Le livre Ferdinando Scianna. La Moda, la Vita est publié par 24 ORE Cultura à l’occasion de son exposition à Saluzzo (Piémont, Italie). À travers 90 œuvres, l’exposition explore pour la première fois l’un des chapitres marquants de la carrière du photographe sicilien : la mode. Ferdinando nous a fait parvenir le texte suivant :
MODA
J’ai rencontré la photographie de mode par hasard.
En 1987, les stylistes Dolce & Gabbana, encore presque inconnus, m’ont téléphoné. Ils avaient vu des photos de la Sicile qu’une de leurs clientes avait dit être de moi.

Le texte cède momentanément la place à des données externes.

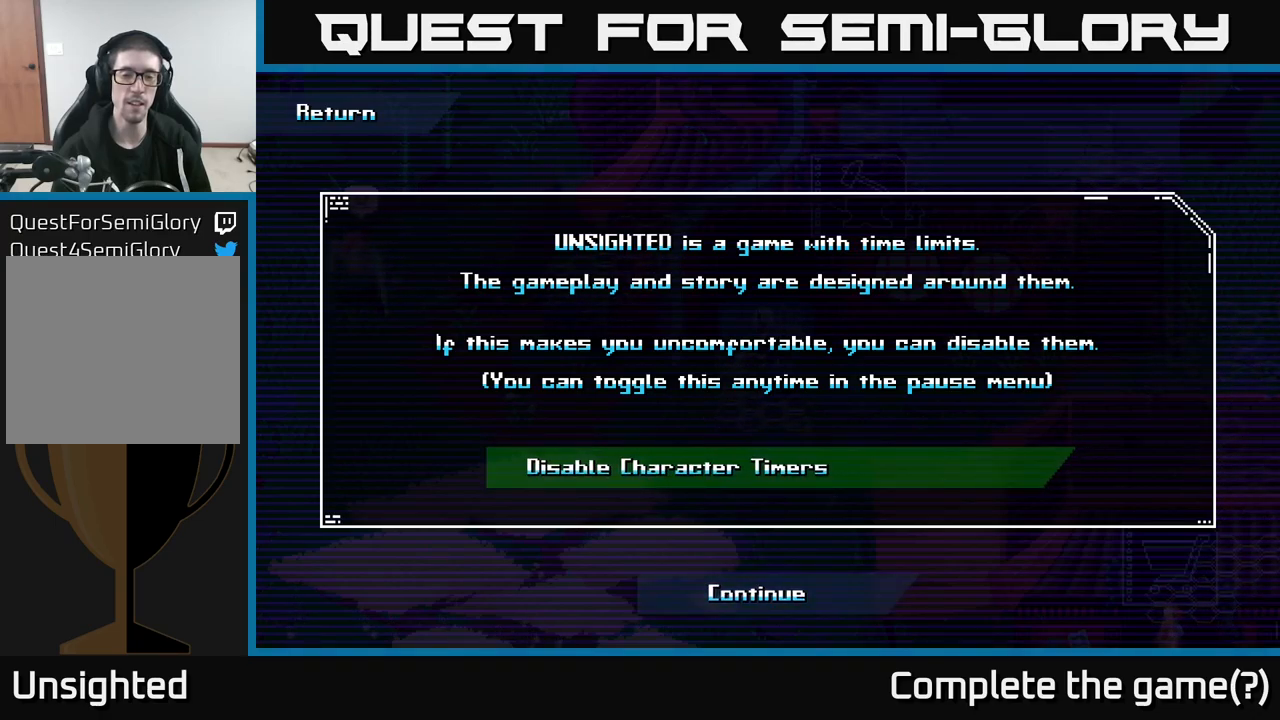
{"buttons": [], "left_stick": "center", "right_stick": "center", "events": []}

Domenico Dolce est sicilien comme moi ; ils s’inspiraient de la femme sicilienne et me demandaient de réaliser les photographies de leur prochain catalogue.
Je n’avais jamais fait de photographie de mode. Mais c’était précisément ce qu’ils voulaient.

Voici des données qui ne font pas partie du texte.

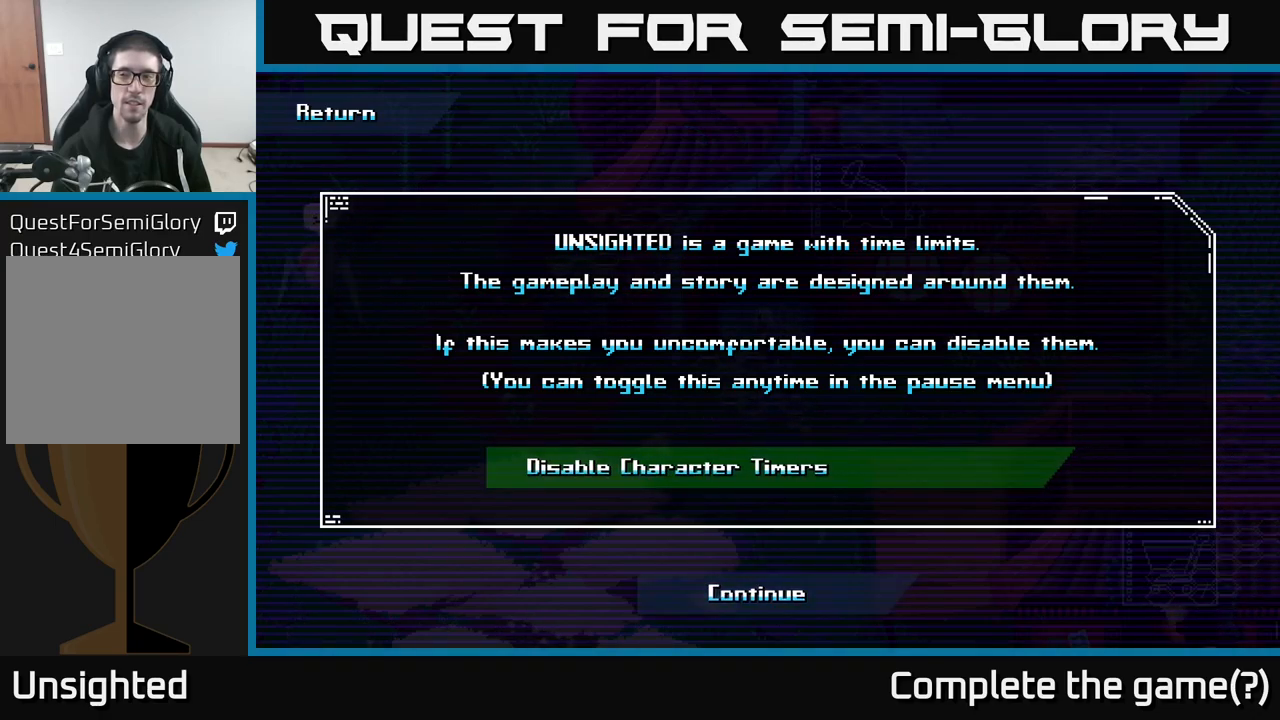
{"buttons": [], "left_stick": "center", "right_stick": "center", "events": []}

Je me suis laissé séduire par la curiosité et j’ai accepté.
N’en ayant jamais fait, j’ai abordé la chose avec le pur instinct du photo-reporter.
Ils m’ont proposé deux petites photos de mannequins et j’ai tout de suite choisi Marpessa.
Il n’y avait vraiment pas d’argent. Il n’y avait même pas de maquilleur ni de coiffeur. Marpessa se maquillait et se coiffait toute seule.
Une simplicité très heureuse.
Mais j’étais en Sicile, le lieu de mon enfance et de ma première jeunesse, où j’avais fait tant de photographies, déjà devenues pour moi des livres importants. La mannequin, magnifique, inquiète de mon manque absolu d’expérience, mais intriguée par mon approche — pour elle inhabituelle — est entrée aussitôt, comme une actrice merveilleuse et convaincue, dans mon récit.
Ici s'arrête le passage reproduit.